Teori belajar kognitif memandang manusia sebagai pelajar yang yang aktif yang memprakarsai pengalaman, mencari dan mengolah informasi untuk memecahkan masalah, mengorganisasi apa-apa yang telah mereka ketahui untuk mencapai suatu pemahaman baru. Menurut Piaget terdapat empat faktor yang mendasari seseorang membuat pemahaman, yaitu :

a. Kematangan, yaitu saatnya seseorang siap melaksanakan suatu tugas    perkembangan tertentu.

b. Aktivitas, adalah kemampuan untuk bertindak terhadap lingkungan dan belajar darinya.

c. Pengalaman sosial, proses belajar dari orang lain atau interaksi dengan orang-orang yang ada di sekitar kita

d. Ekuilibrasi adalah proses terjadinya perubahan-perubahan aktual dalam berpikir.  (Piaget, 1970)

2.   Teori Psikologi Behavioristik (Stimulus-Respon Theory)
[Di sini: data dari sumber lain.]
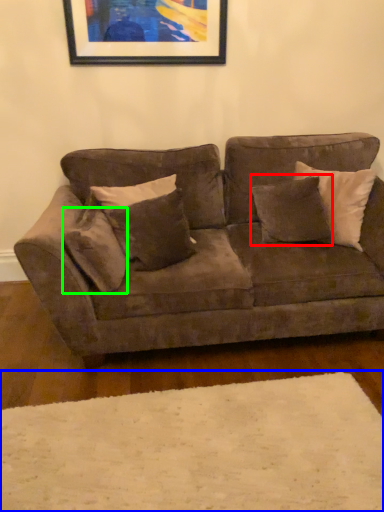
Question: Considering the real-world distances, which object is closest to pillow (highlighted by a red box)? plain (highlighted by a blue box) or pillow (highlighted by a green box).

Choices:
 (A) plain
 (B) pillow

Answer: (B)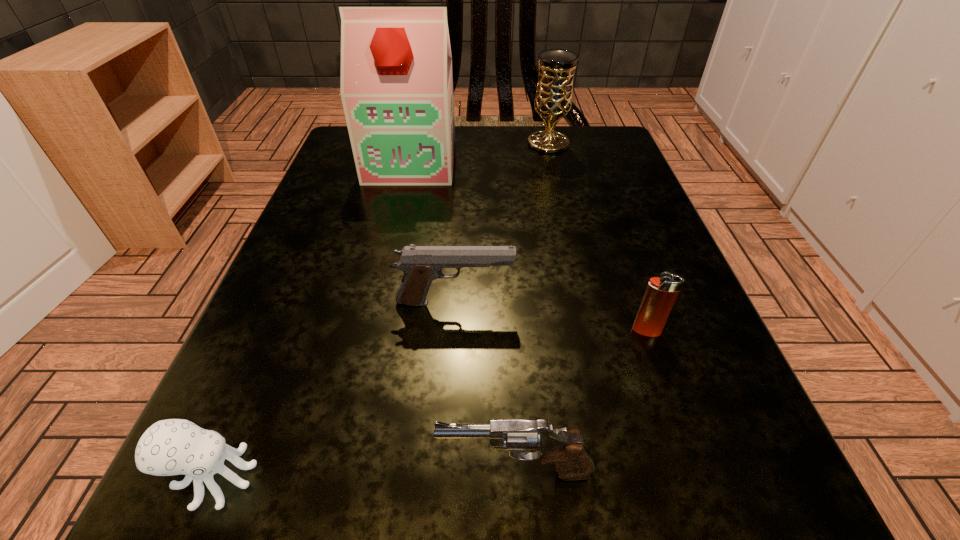
Identify the location of vacant region at the far right corner. This screenshot has width=960, height=540. (607, 147).

In the image, there is a desktop. In order to click on free space at the near right corner in this screenshot , I will do `click(698, 528)`.

This screenshot has width=960, height=540. Identify the location of empty space that is in between the farther pistol and the rightmost object. (550, 316).

The height and width of the screenshot is (540, 960). What are the coordinates of `free space between the soya milk and the nearer pistol` in the screenshot? It's located at (464, 316).

Image resolution: width=960 pixels, height=540 pixels. I want to click on unoccupied position between the igniter and the soya milk, so click(529, 246).

Identify the location of vacant region between the tallest object and the fourth nearest object. This screenshot has height=540, width=960. (433, 232).

This screenshot has height=540, width=960. In order to click on empty space between the leftmost object and the chalice in this screenshot , I will do `click(382, 310)`.

The width and height of the screenshot is (960, 540). I want to click on free spot between the nearer pistol and the tallest object, so click(464, 316).

The image size is (960, 540). What are the coordinates of `free spot between the octopus and the igniter` in the screenshot? It's located at (431, 404).

I want to click on free space between the rightmost object and the soya milk, so click(x=529, y=246).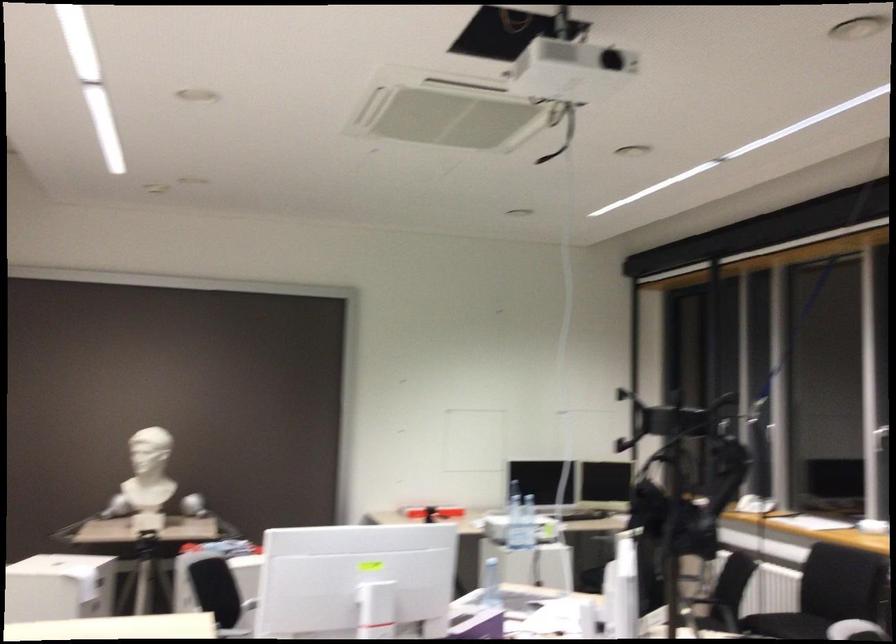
Teori ini berpendapat bahwa individu tidak memiliki atau membawa potensi apa-apa sejak lahir. Perkembangan anak ditentukan oleh faktor-faktor yang berasal dari lingkungan. Lingkungan akan membentuk perkembagan anak seperti lingkungan keluarga, sekolah dan masyarakat. Hasil belajar adalah perubahan tingkah laku yang dapat diamati dan menekankan pada pengaruh faktor eksternal pada diri individu. Menurut teori ini, kehidupan ini tunduk kepada hukum stimulus–respon atau aksi-reaksi. Belajar adalah upaya membentuk hubungan stimulus respon sebanyak-banyaknya. Tokoh utama dari teori ini adalah Edward L. Thorndike.
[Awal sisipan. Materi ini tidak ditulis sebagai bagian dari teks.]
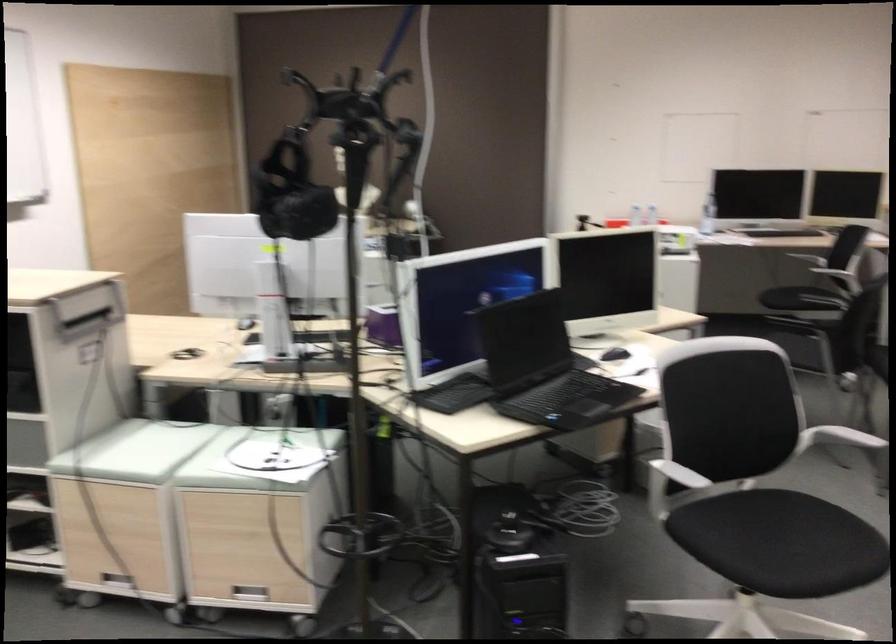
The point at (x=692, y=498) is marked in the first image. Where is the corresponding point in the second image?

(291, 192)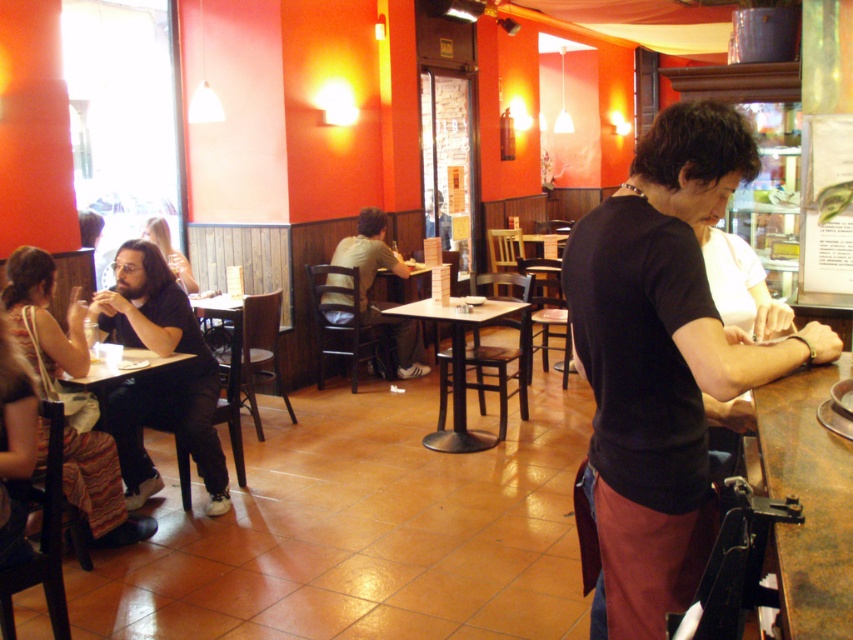
You are a server in the cozy cafe with bold red walls. You need to deliver a drink to the rustic wood table at bar and also pick up a dropped item from the matte black shirt at left. If you can only move 10 feet in one trip, can you complete both tasks without needing to return to the starting point?

The distance between the rustic wood table at bar and the matte black shirt at left is 9.56 feet. Since the total distance required to go from one to the other and back would be 19.12 feet, which exceeds the 10 feet limit, you cannot complete both tasks in one trip without returning. However, if you start at the starting point, you can first go to the rustic wood table at bar, then to the matte black shirt at left, totaling 9.56 feet, which is within the 10 feet limit. Therefore, you can complete both tasks

What is the location of the rustic wood table at bar in the image?

The rustic wood table at bar is located at point 0.783 on the x axis and 0.946 on the y axis.

You are a customer entering the cozy cafe and want to sit at a table that can accommodate your group of four. The rustic wood table at bar and the matte black shirt at left are the only available options. Which table should you choose?

The matte black shirt at left is larger than the rustic wood table at bar, so you should choose the matte black shirt at left to accommodate your group of four.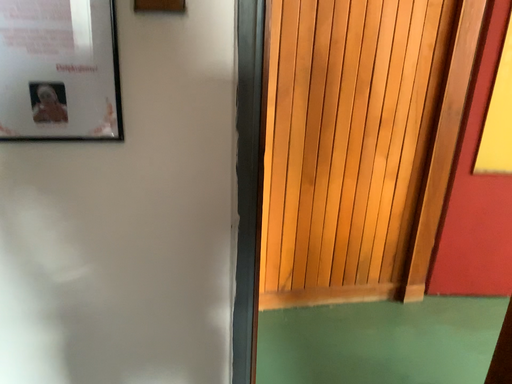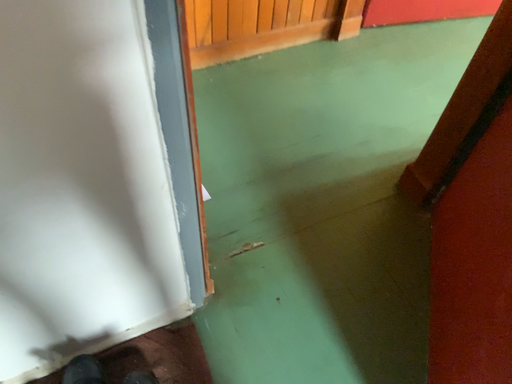
Question: Which way did the camera rotate in the video?

Choices:
 (A) rotated right
 (B) rotated left

Answer: (A)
Peranan guru dalam proses belajar mengajar berdasarkan teori psikologi behavioristik adalah sebagai berikut:

1)      Mengidentifikasi perilaku yang dipelajari dan merumuskannya dalam rumusan yang spesifik.

2)      Mengidentifikasi perilaku yang diharapkan dari proses belajar. Bentuk-bentuk kompetensi yang diharapkan dalam bidang studi dijabarkan secara spesifik dalam tahap-tahap kecil. Penguasaan keterampilan melalui tahap-tahap ini sebagai tujuan yang akan dicapai dalam proses belajar.

3)      Mengidentifikasi reinforce yang memadai. Reinforce dapat berbentuk mata pelajaran, kegiatan belajar, perhatian dan pengharagaan, dan kegiatan-kegiatan yang dipilih siswa.

4)      Menghindarkan perilaku yang tidak diharapkan dengan jalan memperlemah pola perilaku yang dikehendaki.  (Suyitno, 2007)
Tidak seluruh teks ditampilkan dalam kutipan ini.